- **Text excerpt**:
::::::::

Stupid stuff. Two hundred, though?? C'mon now.

Trolling the internet, I've found that in the last few years, Kameelah's index has gained a sort of notoriety, especially on a popular music website (which I will not name as I refuse to admit I frequent it as much as I do), aptly called named "The Kameelah-Ass List." The dudes on this website uses the phrase to define some often absurd requirements that their female counterparts push on the men in their life.

I mean, I know *I* don't have a Kameelah list. I'd like to think I'm a bit more realistic (I hope, at least) and understanding when it comes to my "requirements" for a male companion. But nevertheless, I do have a list.

I call those my "Non-Negotiables." For instance, I will not date a person that uses drugs. And as much as I love my gaydies, I'd really like it if the guys I date don't like guys as well. In a related vein, I'd REALLY appreciate it if you were born biologically male, too. I'm just saying. Oh--and I don't do midgets, either. Sorry.

::::::::

- **Entries supplied**:
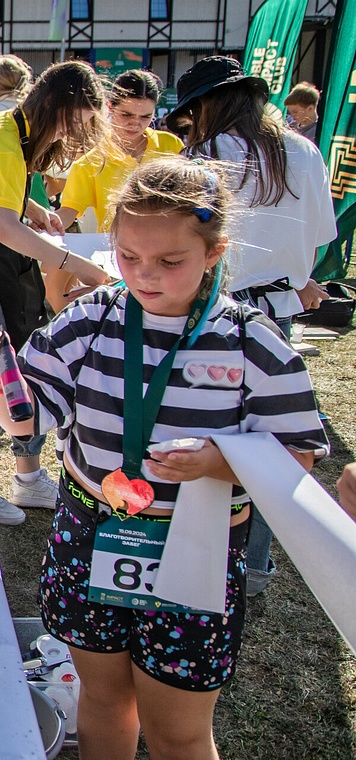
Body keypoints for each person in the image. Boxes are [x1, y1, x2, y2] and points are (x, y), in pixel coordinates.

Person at [0, 157, 327, 760]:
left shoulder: (250, 342)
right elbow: (29, 419)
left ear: (214, 252)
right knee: (102, 704)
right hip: (92, 531)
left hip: (196, 544)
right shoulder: (91, 319)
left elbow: (299, 458)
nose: (144, 276)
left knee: (179, 731)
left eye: (169, 262)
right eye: (128, 257)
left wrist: (219, 464)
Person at [164, 55, 336, 596]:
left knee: (207, 438)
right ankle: (254, 563)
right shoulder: (304, 151)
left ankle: (200, 553)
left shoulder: (205, 159)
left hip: (214, 313)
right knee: (268, 443)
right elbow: (320, 239)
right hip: (279, 315)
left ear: (207, 107)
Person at [0, 60, 109, 524]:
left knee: (23, 376)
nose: (70, 138)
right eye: (73, 125)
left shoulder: (8, 130)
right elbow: (2, 228)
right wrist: (73, 263)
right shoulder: (3, 138)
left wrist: (34, 209)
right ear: (57, 107)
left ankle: (27, 477)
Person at [58, 70, 183, 234]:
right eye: (127, 115)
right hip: (118, 252)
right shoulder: (90, 163)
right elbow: (68, 211)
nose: (135, 123)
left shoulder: (172, 145)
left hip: (169, 246)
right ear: (110, 107)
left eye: (145, 117)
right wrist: (45, 221)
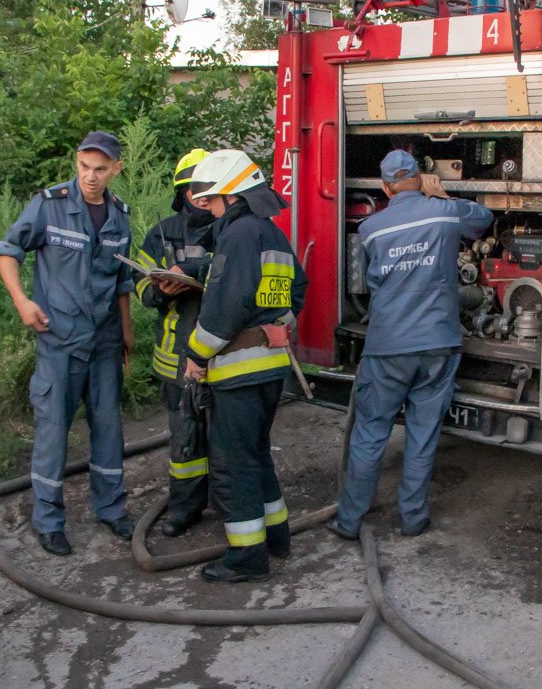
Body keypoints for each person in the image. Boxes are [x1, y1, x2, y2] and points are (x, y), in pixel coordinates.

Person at [328, 149, 492, 540]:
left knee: (370, 433)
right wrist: (443, 196)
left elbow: (369, 282)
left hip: (387, 346)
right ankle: (413, 519)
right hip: (438, 344)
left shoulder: (371, 229)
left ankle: (349, 521)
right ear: (420, 179)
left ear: (385, 188)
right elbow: (483, 219)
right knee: (423, 435)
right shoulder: (445, 213)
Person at [0, 131, 136, 557]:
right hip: (60, 340)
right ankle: (49, 521)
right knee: (54, 432)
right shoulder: (50, 205)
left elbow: (121, 279)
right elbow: (7, 250)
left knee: (108, 429)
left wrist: (127, 327)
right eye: (84, 167)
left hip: (105, 342)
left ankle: (111, 509)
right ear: (76, 162)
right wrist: (22, 301)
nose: (90, 177)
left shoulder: (119, 216)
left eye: (100, 169)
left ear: (116, 169)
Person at [182, 149, 308, 583]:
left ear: (231, 195)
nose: (210, 209)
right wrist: (276, 326)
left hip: (238, 373)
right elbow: (297, 289)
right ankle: (277, 538)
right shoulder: (272, 234)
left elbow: (224, 307)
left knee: (235, 466)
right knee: (256, 455)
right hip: (270, 369)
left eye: (213, 201)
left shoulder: (237, 235)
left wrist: (197, 355)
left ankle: (247, 558)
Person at [134, 149, 215, 537]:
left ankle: (230, 504)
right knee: (185, 440)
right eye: (194, 189)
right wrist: (159, 290)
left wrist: (198, 271)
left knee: (226, 437)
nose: (202, 197)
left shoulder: (231, 228)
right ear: (182, 192)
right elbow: (139, 286)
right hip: (176, 357)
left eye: (209, 189)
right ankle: (185, 509)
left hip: (222, 355)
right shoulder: (162, 232)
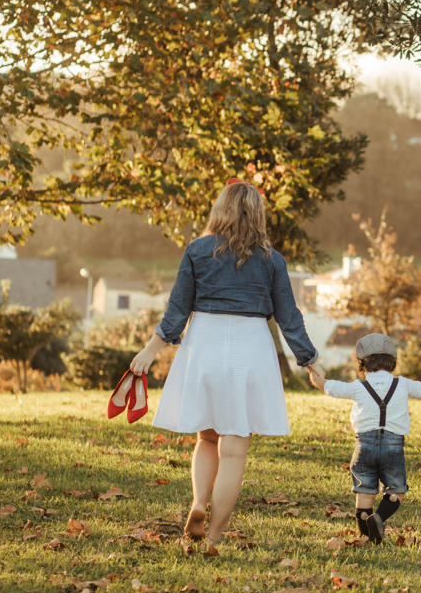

::::::::

- **Activity 1**:
Please answer from the blog excerpt:
(a) What phrase has the popular music website come up with?
(b) What does the writer call their own list?
(c) What kind of person does the writer give as the first example of someone they will not date?
- **Activity 2**:
Translate this sentence from the blog excerpt into Spanish: "But nevertheless, I do have a list."
- **Activity 3**:
Reproduce the blog excerpt from "Stupid stuff. Two" up to and including "in their life.".
The items aren't needed for any of this.

- **Expected output 1**:
(a) "The Kameelah-Ass List."
(b) "Non-Negotiables."
(c) A person who uses drugs.

- **Expected output 2**:
Pero, aun así, sí tengo una lista.

- **Expected output 3**:
Stupid stuff. Two hundred, though?? C'mon now.

Trolling the internet, I've found that in the last few years, Kameelah's index has gained a sort of notoriety, especially on a popular music website (which I will not name as I refuse to admit I frequent it as much as I do), aptly called named "The Kameelah-Ass List." The dudes on this website uses the phrase to define some often absurd requirements that their female counterparts push on the men in their life.